The fermentation vats contain yeast, which, upon contact with the wort, begin transforming the sugars in the wort into alcohol. It takes about two days for all of the sugars to ferment, and the wort slowly becomes a liquid called wash. At this point, the wash is about 8.5% alcohol. Off it goes to the still house, hooray!

In the still house, the wash is distilled, so as to separate the water and alcohol. The Pot Still, which is a giant copper kettle, is filled with wash, and brought to a boil. Over time, the highest and most volatile members of the alcohol family start to rise as steam in the neck of the still, and pass to the condensers, where they are condensed into liquid. This liquid goes back into the Pot Still for the next stage of distillation.

Bushmillsis unique, in that it is triple distilled. The condensed product from the first distillation is called low wine, the second is called feints, and the third, spirit. Spirit is approximately 80% alcohol by volume, or 160 proof.

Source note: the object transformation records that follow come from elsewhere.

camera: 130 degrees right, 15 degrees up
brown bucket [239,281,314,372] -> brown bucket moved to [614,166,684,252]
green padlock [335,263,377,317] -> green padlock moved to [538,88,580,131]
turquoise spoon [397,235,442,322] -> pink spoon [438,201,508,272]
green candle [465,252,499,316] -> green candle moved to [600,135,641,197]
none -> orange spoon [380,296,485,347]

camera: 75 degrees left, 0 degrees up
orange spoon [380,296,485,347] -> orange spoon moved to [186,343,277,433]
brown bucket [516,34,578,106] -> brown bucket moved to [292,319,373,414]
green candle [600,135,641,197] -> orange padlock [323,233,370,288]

In each stage of distillation, good elements in the whiskey are separated from undesirable elements, giving Bushmills an exceptionally smooth flavor. For comparison's sake, Scots whisky and bourbon are both distilled twice.

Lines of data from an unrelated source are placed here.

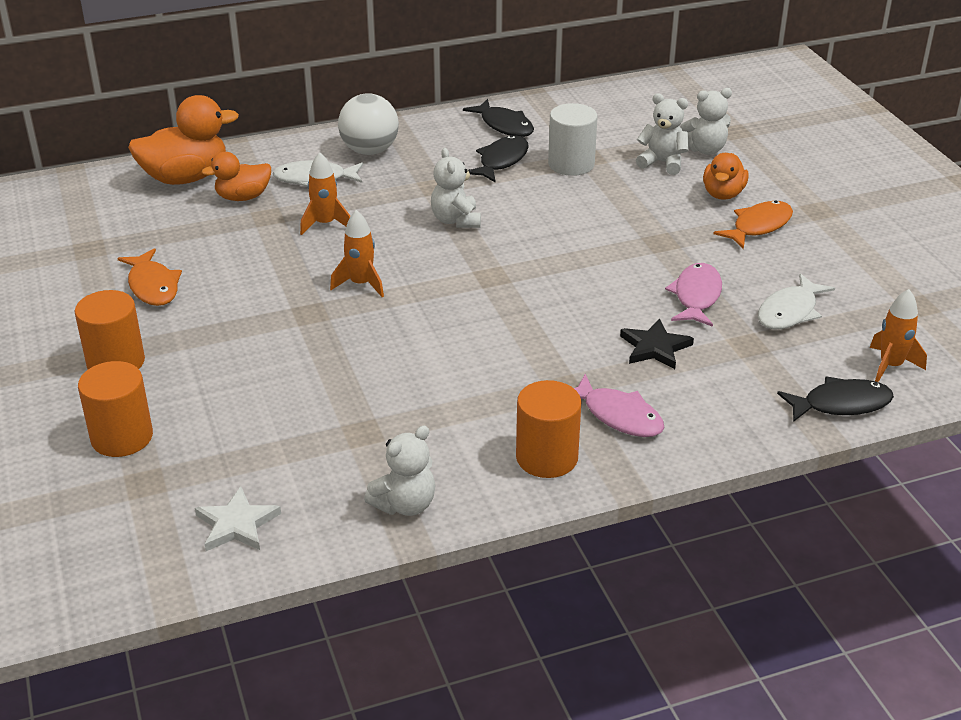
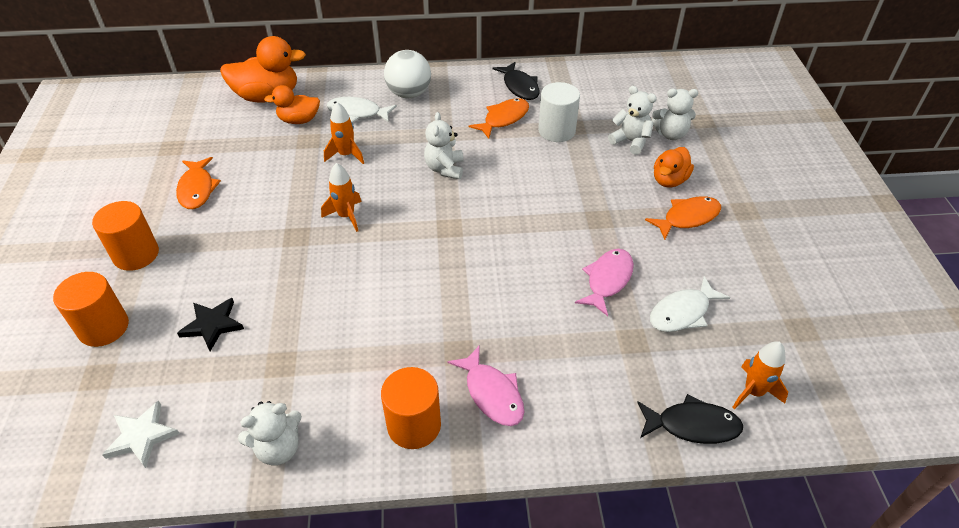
camera: 15 degrees right, 10 degrees up
black fish [470,135,529,182] -> orange fish [469,98,529,139]
black star [620,319,694,369] -> black star moved to [177,298,244,351]

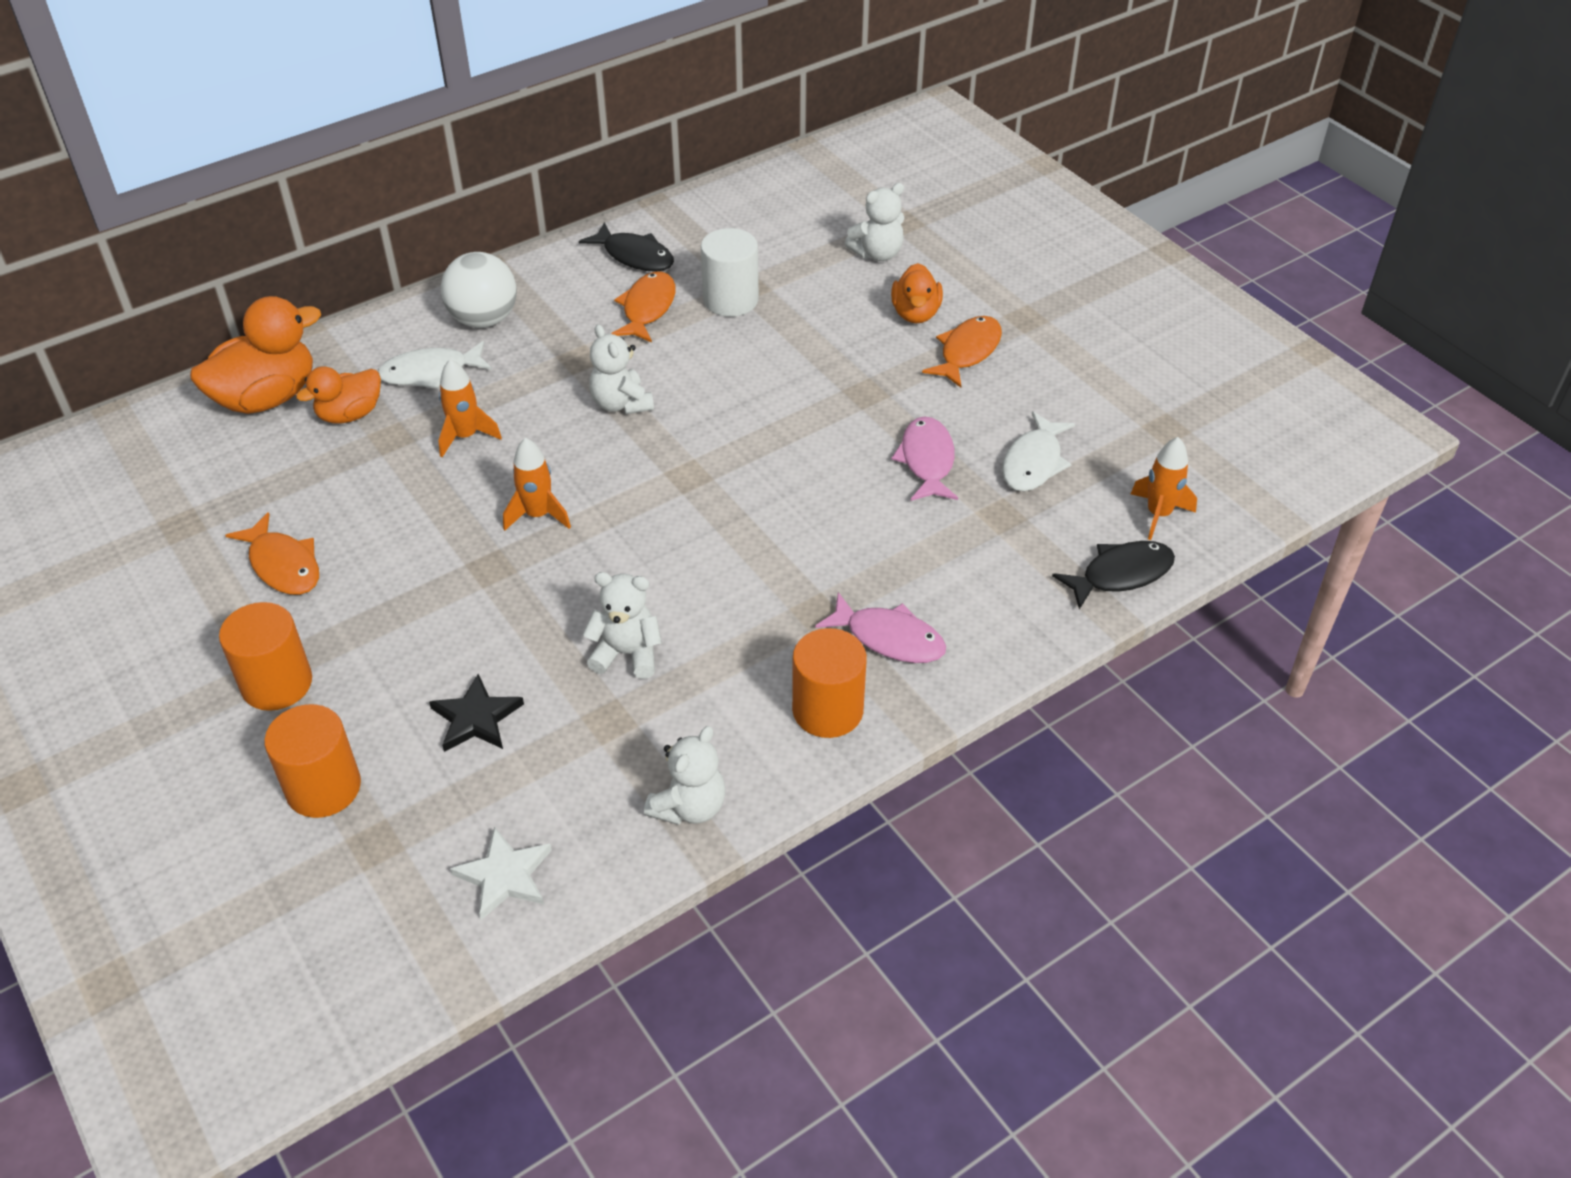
camera: 30 degrees left, 0 degrees up
white teddy bear [608,86,657,155] -> white teddy bear moved to [583,572,662,679]

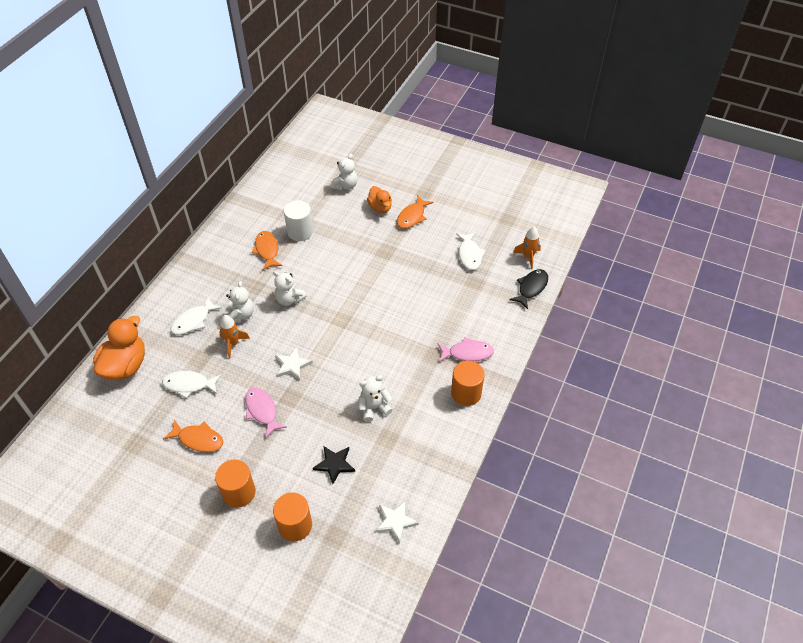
camera: 30 degrees left, 5 degrees up
orange duck [296,366,381,424] -> none
white ball [441,252,517,328] -> none
orange rocket [503,437,571,531] -> white star [275,347,313,380]
black fish [579,222,674,272] -> none
white teddy bear [644,726,726,825] -> white teddy bear moved to [226,281,254,323]
pink fish [891,416,958,501] -> pink fish moved to [245,388,287,438]
orange fish [922,316,1002,388] -> orange fish turned 150 degrees counterclockwise [397,195,434,229]
none -> white fish [162,371,221,399]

Now the whiskey has to age, where it is stored for a number of years in oak casks while the flavor of the whiskey mellows. By law, all Irish whiskey must be aged for at least 3 years. Bushmills distillery uses three types of casks: Oloroso sherry butts, American oak bourbon barrels and port wine pipes. These casks have already had the strongest tannins and oak extracts leached out of them, by the previous inhabitants, leaving the wood in perfect condition for maturing Irish whiskey.

Finally, the mature whiskeys are taken from the warehouse and pumped into vats. These whiskeys are then blended according to a precise formula, based on the brand of Bushmills that is desired. This process is referred to as vatting, rather than blending, to distinguish it from the blending process used in making Scots whisky. The distinctive flavor of each Bushmills product is primarily achieved by the distilling and maturation process, rather than the blending process, as in Scots whisky.

Finally, the whiskey is reduced with water to exactly 40% alcohol by volume, and bottled for distribution.